Data shown:

□ □ □ □ □ □ □

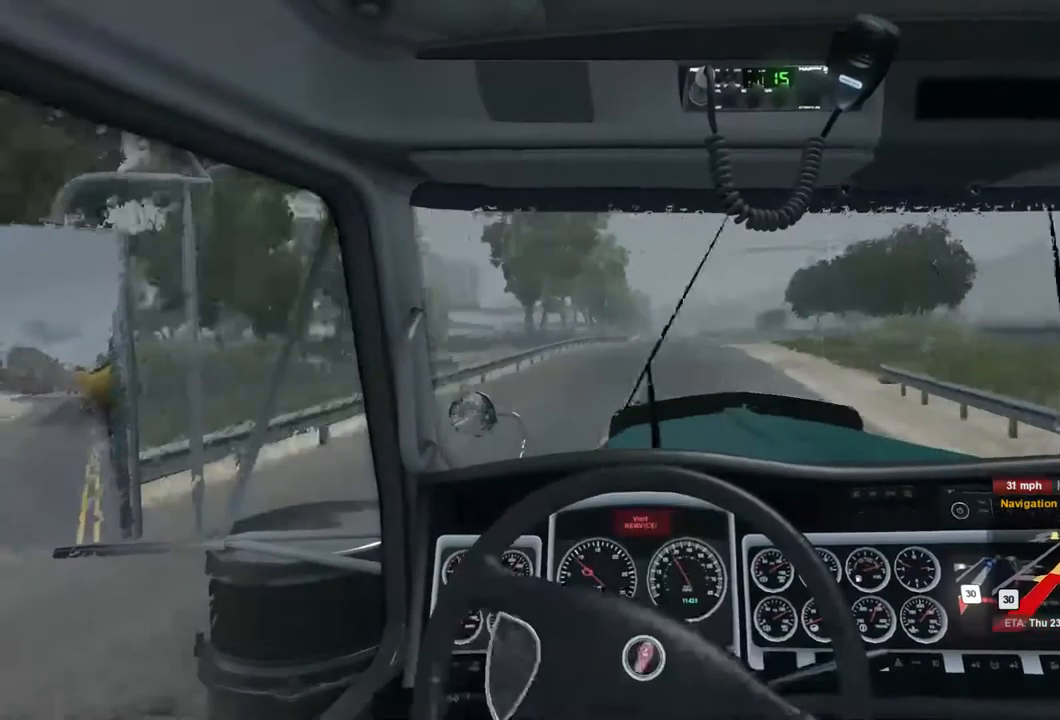
{"buttons": ["R2"], "left_stick": "center", "right_stick": "center", "events": []}
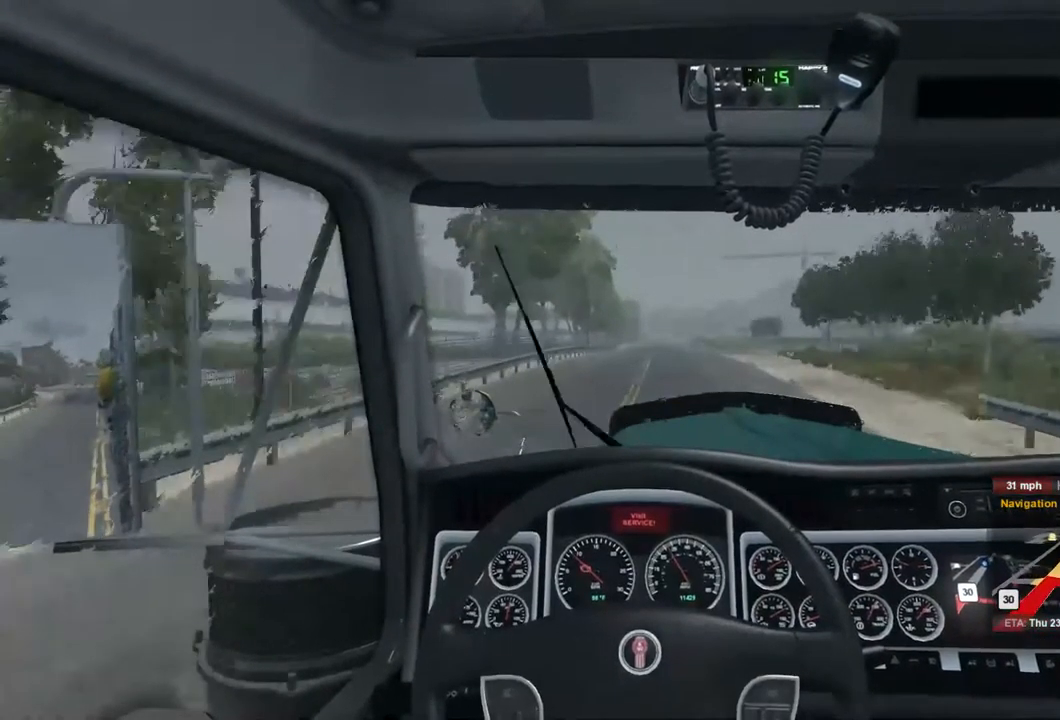
{"buttons": ["R2"], "left_stick": "center", "right_stick": "center", "events": []}
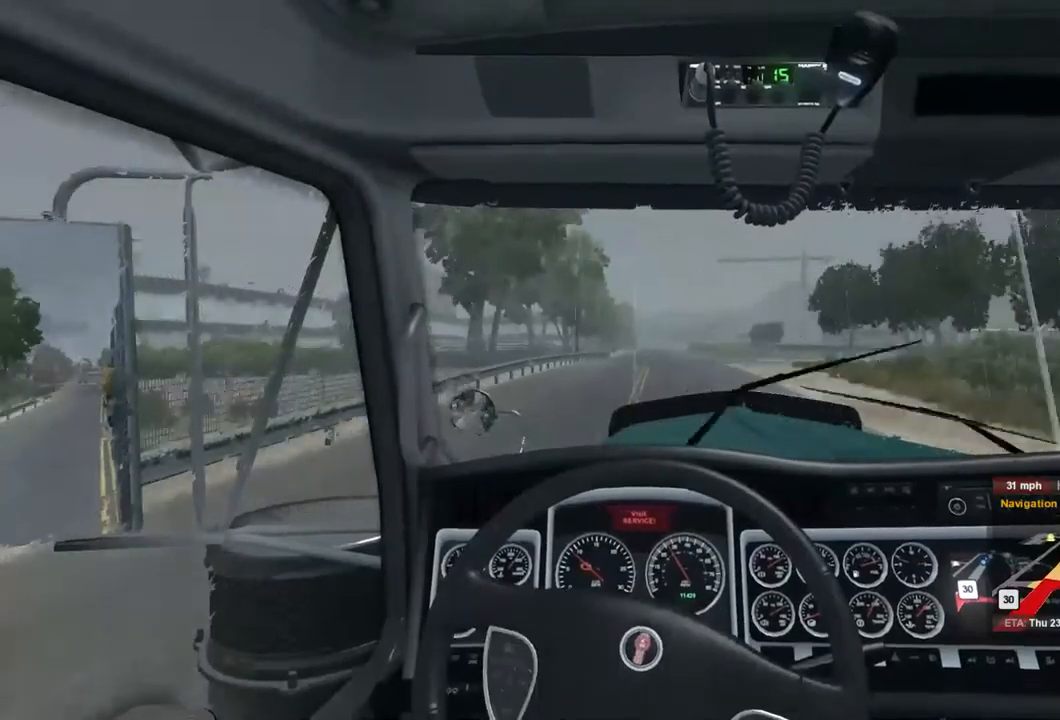
{"buttons": ["R2"], "left_stick": "center", "right_stick": "center", "events": []}
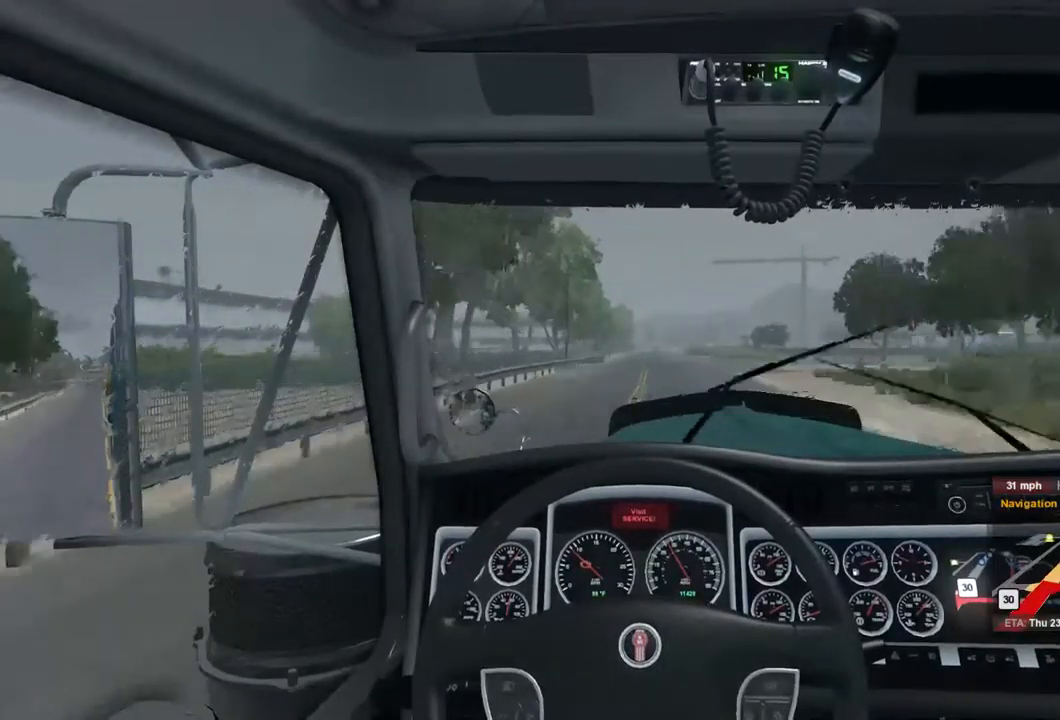
{"buttons": ["R2"], "left_stick": "center", "right_stick": "center", "events": []}
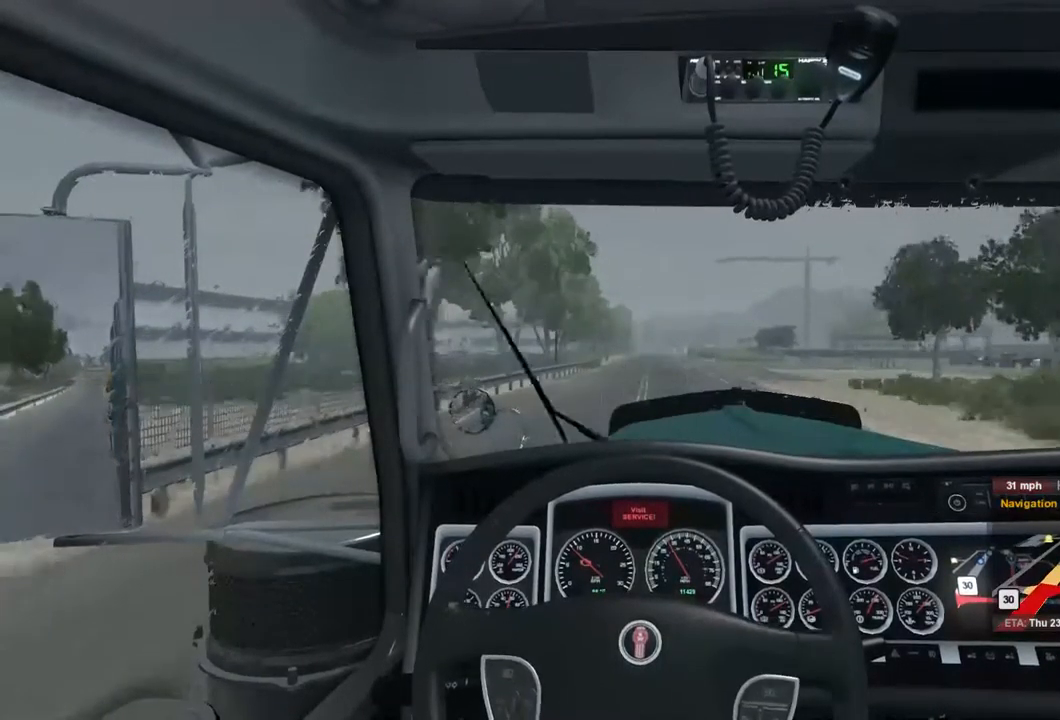
{"buttons": ["R2"], "left_stick": "center", "right_stick": "center", "events": []}
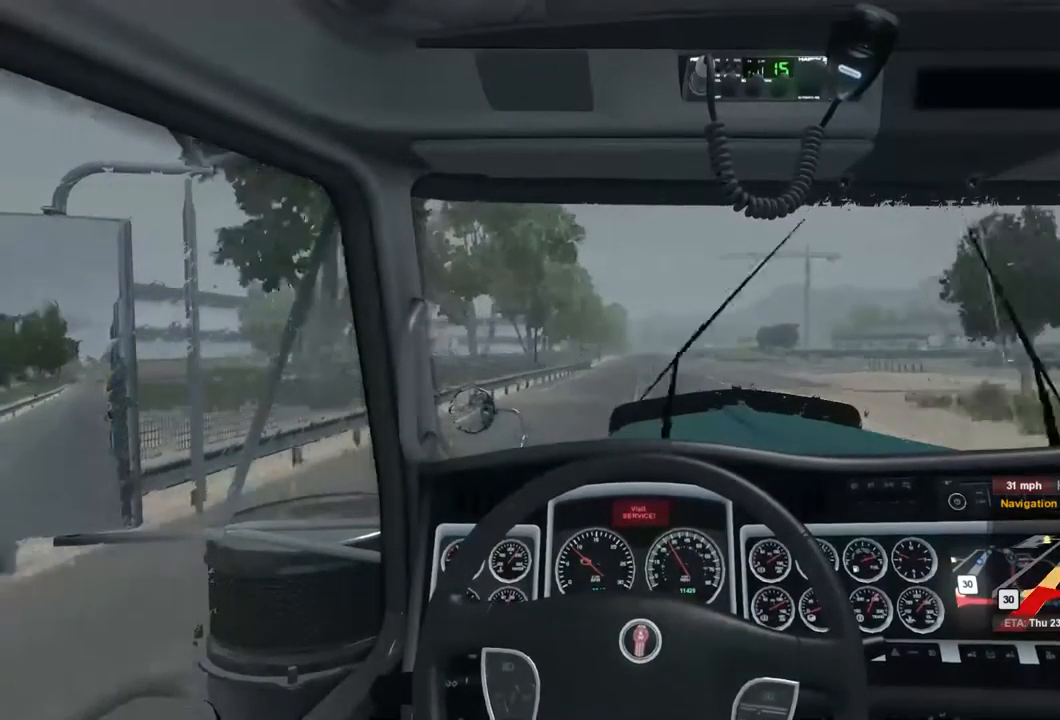
{"buttons": ["R2"], "left_stick": "center", "right_stick": "center", "events": []}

□ □ □ □ □ □ □

Work required: Every line of the data above is to be set down exactly; the pictures are not.

Completed exercise:
{"buttons": ["R2"], "left_stick": "center", "right_stick": "center", "events": []}
{"buttons": ["R2"], "left_stick": "center", "right_stick": "center", "events": []}
{"buttons": ["R2"], "left_stick": "center", "right_stick": "center", "events": []}
{"buttons": ["R2"], "left_stick": "center", "right_stick": "center", "events": []}
{"buttons": ["R2"], "left_stick": "center", "right_stick": "center", "events": []}
{"buttons": ["R2"], "left_stick": "center", "right_stick": "center", "events": []}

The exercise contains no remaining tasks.